This paper will assess the component information systems needed for an effective restaurant information system. It will identify the objects and the classes that are required in a given system. In general, the information system for a restaurant requires a patrons order be placed, prepared, served, billed and inventory updated. This process involves several stages from when the customer first walks through the door, is seated and a waiter is assigned to when the accountant processes the year end data. While having a meal in a restaurant is a simple, familiar process to us as customers, it actually involves sophisticated software systems to process.
It requires data tracking to alert the host as to which tables and waiters are available. The waiter assignment should interface with that individuals employment file. The next stage, ordering food, sends instructions to the bar and the kitchen and alerts the waiter when the order is prepared. Many restaurant systems will also interface to delete the order’s ingredients from the inventory. This not only is beneficial for future ordering, it keeps the staff aware if a popular dish is not available on a particular evening. When the patrons are done, the waiter processes the bill and receives payment. In the context of restaurant systems designs, this involves another set of functions as the bill is processed, tips are allocated, and discounts are applied. Another system uses the customer’s credit card information to process the payment and credit and debit the appropriate accounts. A successful restaurant system does not stop there. It must have to capacity to produce reports for management and financial review. These reports would include periodic inventory, employment and profitability reports. They would also include custom reports on discounts and specials.

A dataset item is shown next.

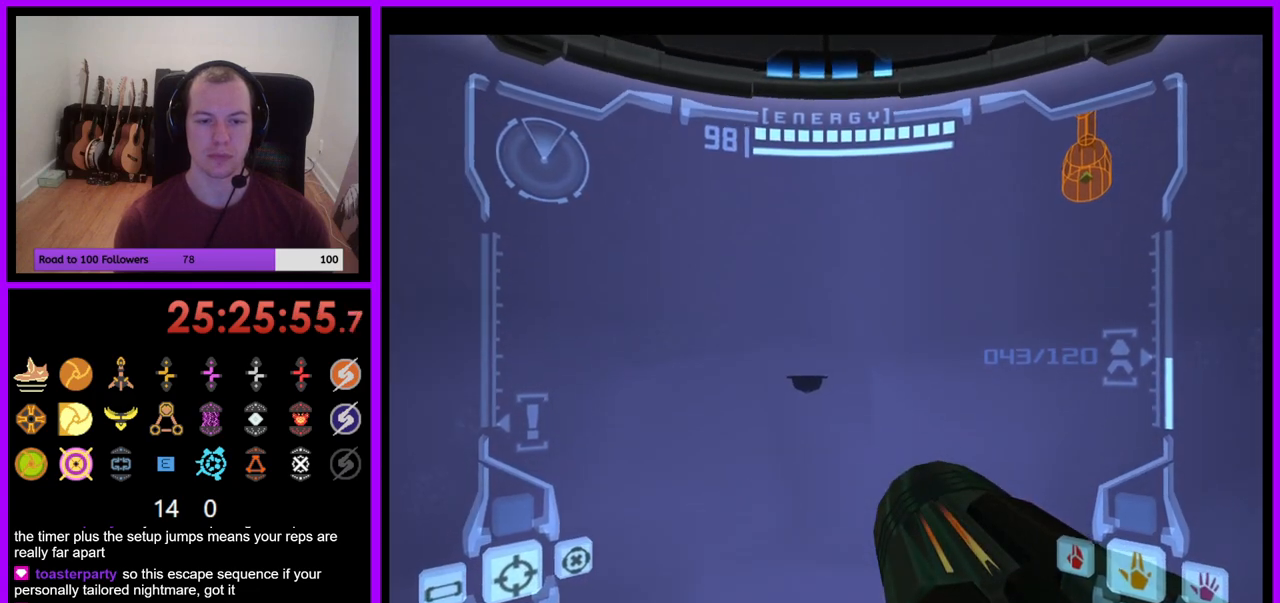
{"buttons": [], "left_stick": "up", "right_stick": "center", "events": [[417, "left_stick", "up"]]}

The nouns, and their attributes, used to achieve these objectives is as follows:
Bar-The place where drinks are prepared, not relevant for the system files
Bill – this is a class
Completion indication – this is an attribute of Order
Dessert – this could be a standalone item or an attribute of a meal
Diner – this is a class
Discount – this is a class and an inheritance with bill
Drinks – this is a class and can be a standalone item or an attribute of a meal.
Kitchen – The place where food is prepared, not relevant for the system files
Kitchen staff – this is a role and a system user
Meal – this is a class and could be an inheritance with order
Main course- this is an attribute and could be an inheritance with meal
Management –this is role and a system user
Money – this is an attribute and could be an inheritance with payment
Order – this is a class
Orders – Redundant – this is the same as the order
Payment – this is a class
Restaurant – this is too general to be regarded as relevant.

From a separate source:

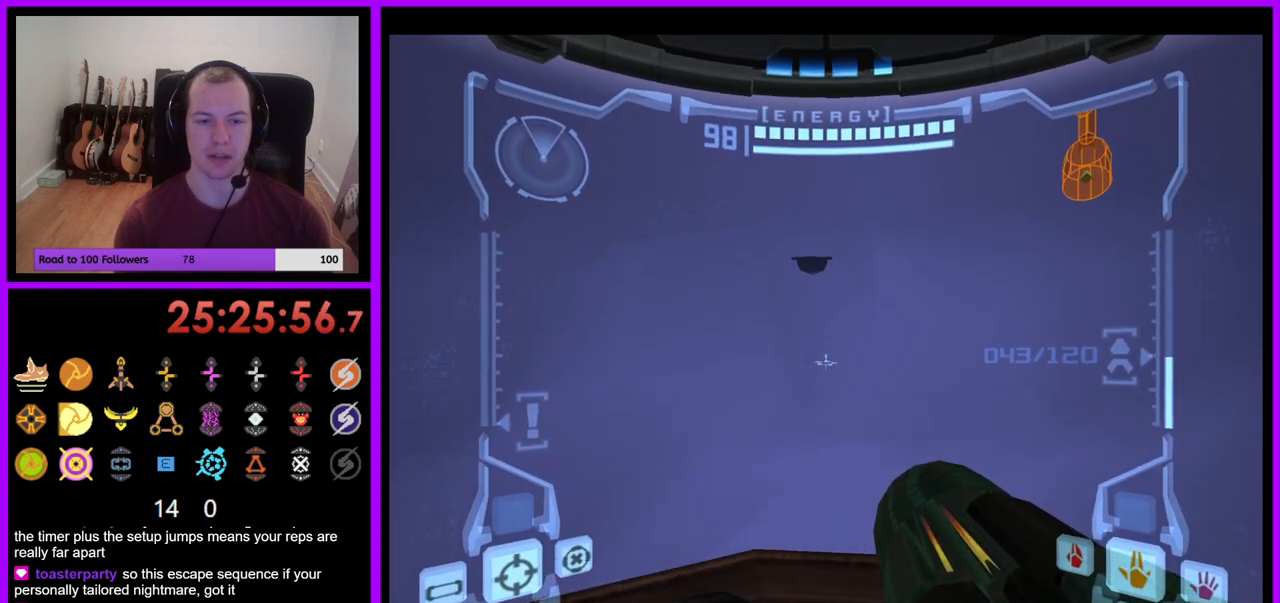
{"buttons": ["L1"], "left_stick": "center", "right_stick": "center", "events": [[100, "L1", "up"], [150, "L1", "down"]]}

Screen – is out of system as it is an operation
Specials – Attribute – can be taken to be an inheritance with meal
Starters attribute – this is taken to be an inheritance with the meal
Statistics – this is an output of the system and it is an operation
System – this is regarded to be general as we are trying to model the classes of the system
Table – this is a class
Tables – Redundant – the same case with table
Terminal – Redundant – is the same as the screen
Waiter – this is a role and a system user.
Waiters – Redundant – this is regarded to be the same as the waiter.
Object description and their attributes
Waiter – A waiter, for the purposes of system design, is the object that is takes orders placed by the client. They use the system to check the availability of given dishes, place orders with the kitchen and bar staff and check status of the food to determine when it is ready to be served to the diners. After the diners have finished eating, the waiter will also use the system to print the bill and process the payment.
1) The attributes of the waiter object include: name, employment ID, address, job title, age, PIN.
Kitchen staff – The kitchen staff are objects who use the system to view the orders and any additional preparation details. Then they use the same system to inform the waiter that the meal is ready to be served.
2) The attributes of each member of the kitchen staff includes name, employment ID, address, job title, age, PIN.
Bar staff – The bar staff are objects who use the system to view the orders and inform the waiter when order is ready to be served.
3) The attributes include name, employment ID, address, job title, age, PIN.
Management – Management the senior-object who uses the system to process standard reports, statistics, and related data functions and prints the results.
4) The attributes include the job title, name, employment ID, address, age, PIN.
Diner – The diner, as an is object does not use the system and is seen to be outside the organization.
The various components of a successful restaurant information system should have a smooth interface so that the various data entry phases are completed with the least potential error. Staff assignments should be available where appropriate by pull down menus. Inventory should not only update on the preparation side, it should also produce a report so that inventory levels can be periodically confirmed by a physical inventory. Standard reports should be scheduled, however the potential for custom management reports is a necessity as well. A great deal of planning goes into a system that expedites a common everyday meal in a restaurant.
Dines, B 2006, Software engineering 3: Domains, requirements, and software design, Birkhäuser, Basel.
Leffingwell, D & Widrig, D 2003, Managing software requirements: A use case approach, Addison-Wesley Professional, London.
Vugt, S 2007, ‘Pro to software engineering’, Computerworld, vol 4, no. 2, p. 54.